━━━ EXERCISE DATA
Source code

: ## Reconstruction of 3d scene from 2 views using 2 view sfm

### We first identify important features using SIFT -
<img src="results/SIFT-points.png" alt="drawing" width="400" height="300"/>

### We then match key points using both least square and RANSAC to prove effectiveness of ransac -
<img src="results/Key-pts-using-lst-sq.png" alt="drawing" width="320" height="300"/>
━━━━━━
### WORK TASK
Repeat the whole listing exactly, with no omissions.

### PROBLEM SOLUTION
Source code

: ## Reconstruction of 3d scene from 2 views using 2 view sfm

### We first identify important features using SIFT -
<img src="results/SIFT-points.png" alt="drawing" width="400" height="300"/>

### We then match key points using both least square and RANSAC to prove effectiveness of ransac -
<img src="results/Key-pts-using-lst-sq.png" alt="drawing" width="320" height="300"/>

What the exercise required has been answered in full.